Les explications historiques approfondies présentées par l’auteure ont été grandement appréciées. Elles permettaient véritablement de mettre en lumière divers mécanismes dans les sociétés qui avaient été abordés auparavant de manière théorique. De plus, la filiation faite par l’auteure des influences et des liens qui unissent Jürgen Habermas à une pluralité de penseurs tout au long de l’histoire de la civilisation occidentale était aussi très intéressante à lire grâce aux nombreux détails et nuances mis de l’avant afin de les différencier et de clarifier comment ils ont influencé la théorie de l’agir communicationnel.

Néanmoins, nous cherchions la pertinence d’amorcer une réflexion sur les thèses d’un philosophe qui analyse l’émancipation des masses humaines, mais qui peine à voir la pertinence d’étendre cette émancipation aux plus vulnérables d’entre nous. Ainsi, si les deux premiers chapitres permettent d’apprendre sur un philosophe influent et son chef-d’oeuvre, la lecture de la deuxième partie fut plus difficile, non seulement en raison des valeurs profondes, mais aussi en raison de la difficulté d’application imaginée par nous des thèses habermassiennes dans un contexte impliquant des enfants auxquels on enlève tout potentiel de rationalité. Nous ne sommes pas arrivés à une conception personnelle de la raison et de son caractère qui serait influencé par l’inné ou par l’acquis. Néanmoins, nous sentons un vide qui n’est pas rempli par les conceptions rationalistes et auquel les thèses radicales de l’inné de Chomsky n’ont pas semblé convaincre.

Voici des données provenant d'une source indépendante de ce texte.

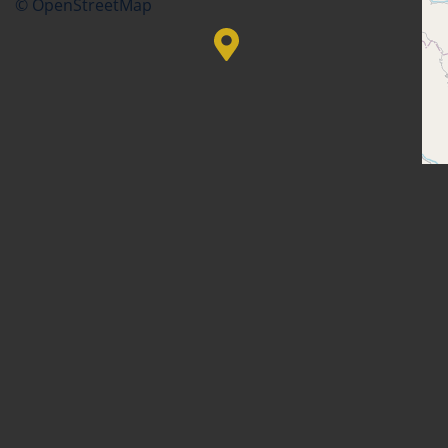
© OpenStreetMap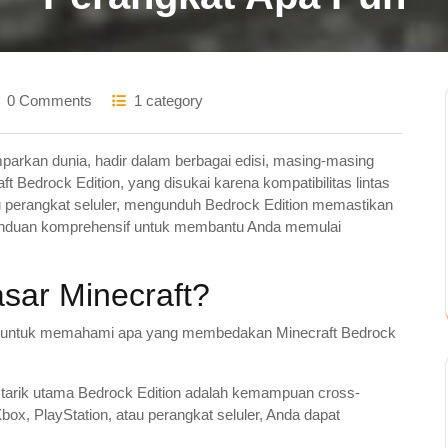
0 Comments
1 category
rkan dunia, hadir dalam berbagai edisi, masing-masing
t Bedrock Edition, yang disukai karena kompatibilitas lintas
au perangkat seluler, mengunduh Bedrock Edition memastikan
anduan komprehensif untuk membantu Anda memulai
asar Minecraft?
g untuk memahami apa yang membedakan Minecraft Bedrock
a tarik utama Bedrock Edition adalah kemampuan cross-
x, PlayStation, atau perangkat seluler, Anda dapat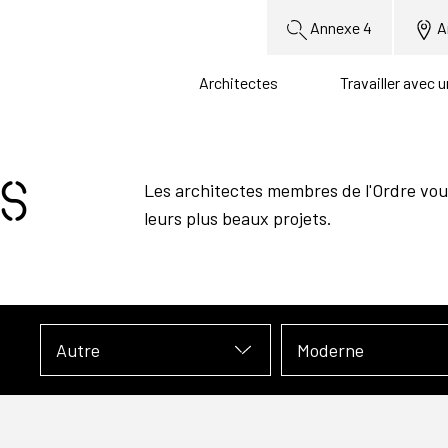
Annexe 4
A
Architectes
Travailler avec 
s
Les architectes membres de l'Ordre vou
leurs plus beaux projets.
Autre
Moderne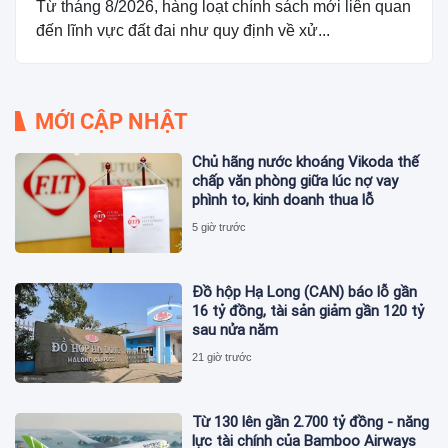
Từ tháng 8/2026, hàng loạt chính sách mới liên quan
đến lĩnh vực đất đai như quy định về xử...
MỚI CẬP NHẬT
Chủ hãng nước khoáng Vikoda thế
chấp văn phòng giữa lúc nợ vay
phình to, kinh doanh thua lỗ
5 giờ trước
Đồ hộp Hạ Long (CAN) báo lỗ gần
16 tỷ đồng, tài sản giảm gần 120 tỷ
sau nửa năm
21 giờ trước
Từ 130 lên gần 2.700 tỷ đồng - năng
lực tài chính của Bamboo Airways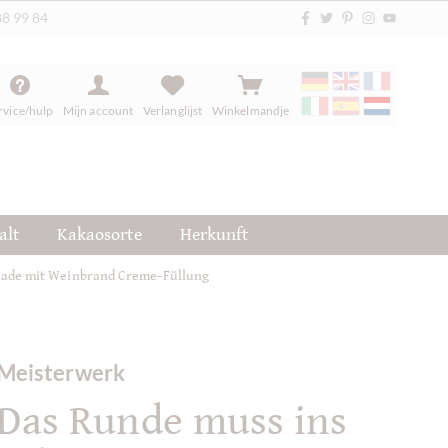
88 99 84
rvice/hulp
Mijn account
Verlanglijst
Winkelmandje
alt
Kakaosorte
Herkunft
olade mit Weinbrand Creme-Füllung
Meisterwerk
Das Runde muss ins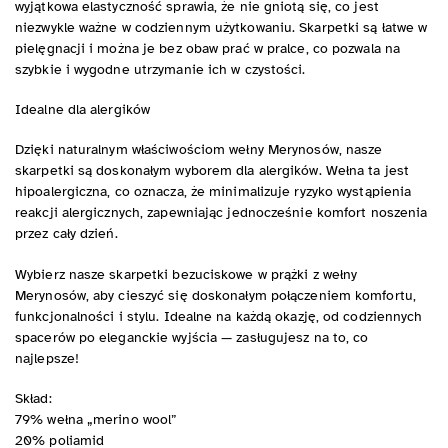
wyjątkowa elastyczność sprawia, że nie gniotą się, co jest
niezwykle ważne w codziennym użytkowaniu. Skarpetki są łatwe w
pielęgnacji i można je bez obaw prać w pralce, co pozwala na
szybkie i wygodne utrzymanie ich w czystości.
Idealne dla alergików
Dzięki naturalnym właściwościom wełny Merynosów, nasze
skarpetki są doskonałym wyborem dla alergików. Wełna ta jest
hipoalergiczna, co oznacza, że minimalizuje ryzyko wystąpienia
reakcji alergicznych, zapewniając jednocześnie komfort noszenia
przez cały dzień.
Wybierz nasze skarpetki bezuciskowe w prążki z wełny
Merynosów, aby cieszyć się doskonałym połączeniem komfortu,
funkcjonalności i stylu. Idealne na każdą okazję, od codziennych
spacerów po eleganckie wyjścia — zasługujesz na to, co
najlepsze!
Skład:
79% wełna „merino wool”
20% poliamid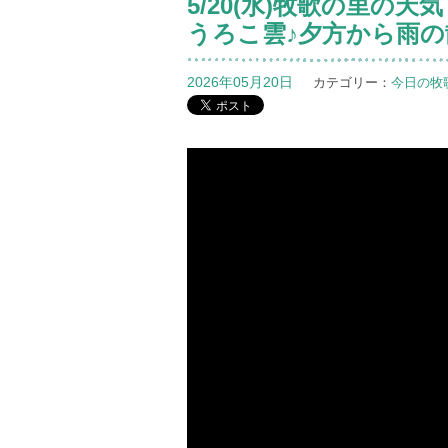
5/20(水)牧歌の里の
うろこ雲♪夕方から雨
2026年05月20日
カテゴリー：
今日の牧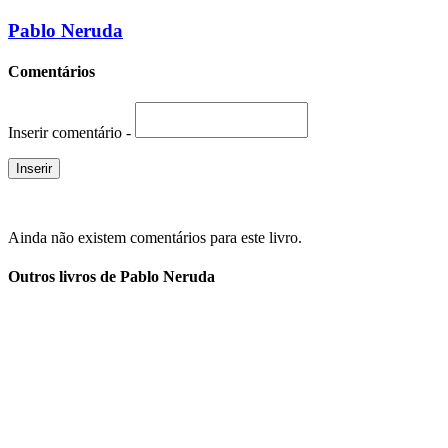
Pablo Neruda
Comentários
Inserir comentário -
Ainda não existem comentários para este livro.
Outros livros de Pablo Neruda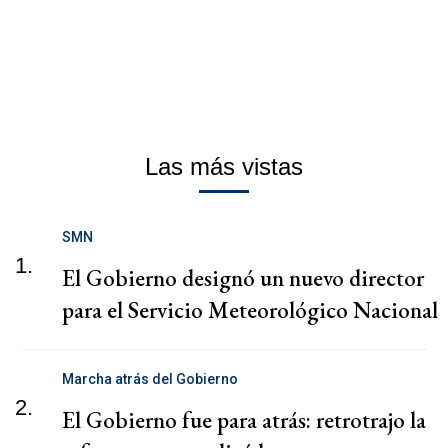
Las más vistas
SMN
1.
El Gobierno designó un nuevo director
para el Servicio Meteorológico Nacional
Marcha atrás del Gobierno
2.
El Gobierno fue para atrás: retrotrajo la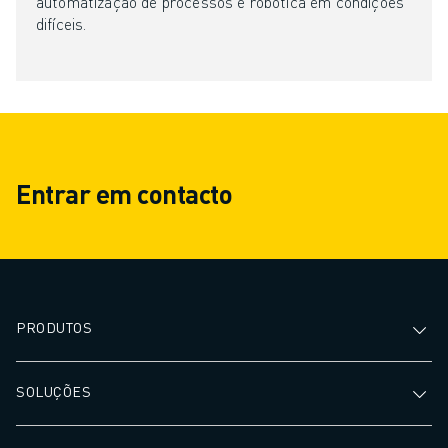
automatização de processos e robótica em condições
difíceis.
Entrar em contacto
PRODUTOS
SOLUÇÕES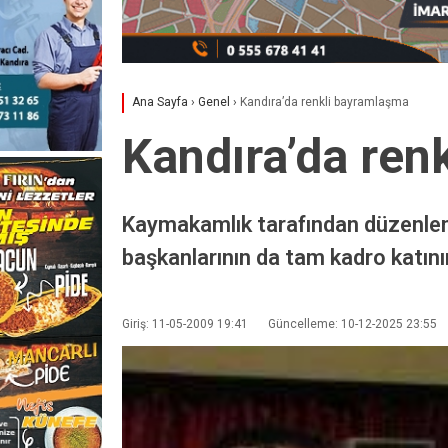
Ana Sayfa
›
Genel
›
Kandıra’da renkli bayramlaşma
Kandıra’da ren
Kaymakamlık tarafından düzenlene
başkanlarının da tam kadro katın
Giriş: 11-05-2009 19:41
Güncelleme: 10-12-2025 23:55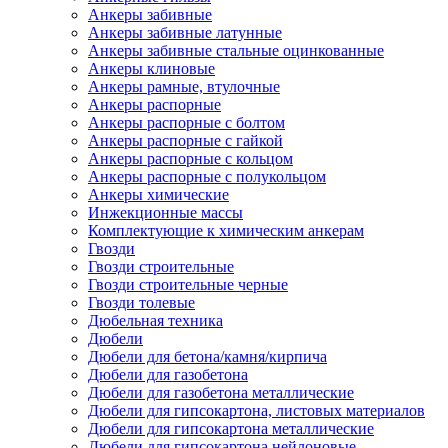
Анкеры забивные
Анкеры забивные латунные
Анкеры забивные стальные оцинкованные
Анкеры клиновые
Анкеры рамные, втулочные
Анкеры распорные
Анкеры распорные с болтом
Анкеры распорные с гайкой
Анкеры распорные с кольцом
Анкеры распорные с полукольцом
Анкеры химические
Инжекционные массы
Комплектующие к химическим анкерам
Гвозди
Гвозди строительные
Гвозди строительные черные
Гвозди толевые
Дюбельная техника
Дюбели
Дюбели для бетона/камня/кирпича
Дюбели для газобетона
Дюбели для газобетона металлические
Дюбели для гипсокартона, листовых материалов
Дюбели для гипсокартона металлические
Дюбели для гипсокартона нейлоновые,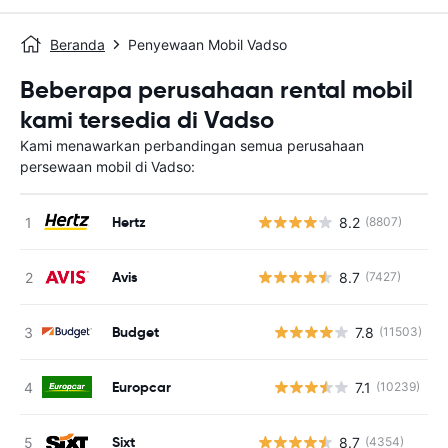
Beranda
Penyewaan Mobil Vadso
Beberapa perusahaan rental mobil
kami tersedia di Vadso
Kami menawarkan perbandingan semua perusahaan
persewaan mobil di Vadso:
Hertz
8.2
(8807)
Avis
8.7
(7427)
Budget
7.8
(11503)
Europcar
7.1
(10239)
Sixt
8.7
(4354)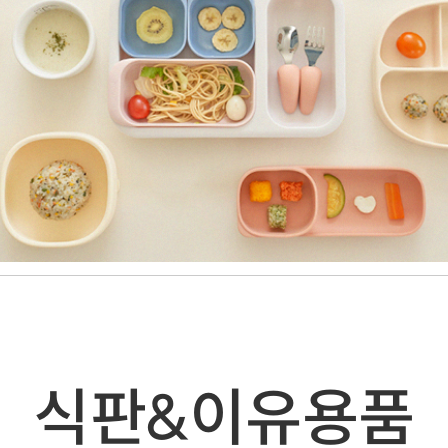
식판&이유용품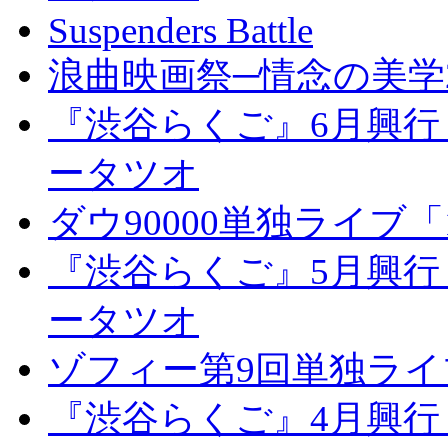
Suspenders Battle
浪曲映画祭─情念の美学2
『渋谷らくご』6月興行
ータツオ
ダウ90000単独ライブ「1
『渋谷らくご』5月興行
ータツオ
ゾフィー第9回単独ラ
『渋谷らくご』4月興行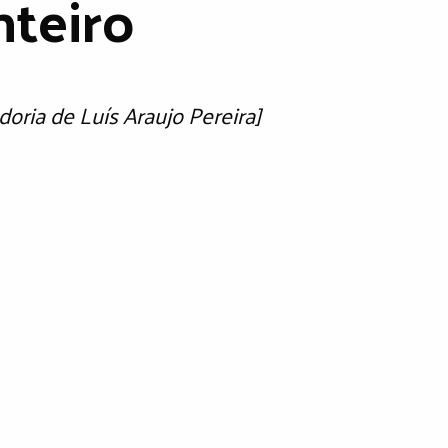
teiro
doria de Luís Araujo Pereira]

Enfin, nous saluons les différentes motivations mises de l’avant par Arianne Robichaud pour réaliser ce travail, mais aussi aux idées de réinterprétation des thèses habermassiennes qu’elle propose. Néanmoins, sa filiation philosophique qui ne convient pas complètement à notre tendance à miser sur l’acquis nous pousse à nous intéresser subséquemment aux autres avenues philosophiques possibles qui aborderaient l’éducation des enfants et viserait leur émancipation dans le cadre d’une relation éducative qui se veut équitable, juste et par-dessus tout honnête.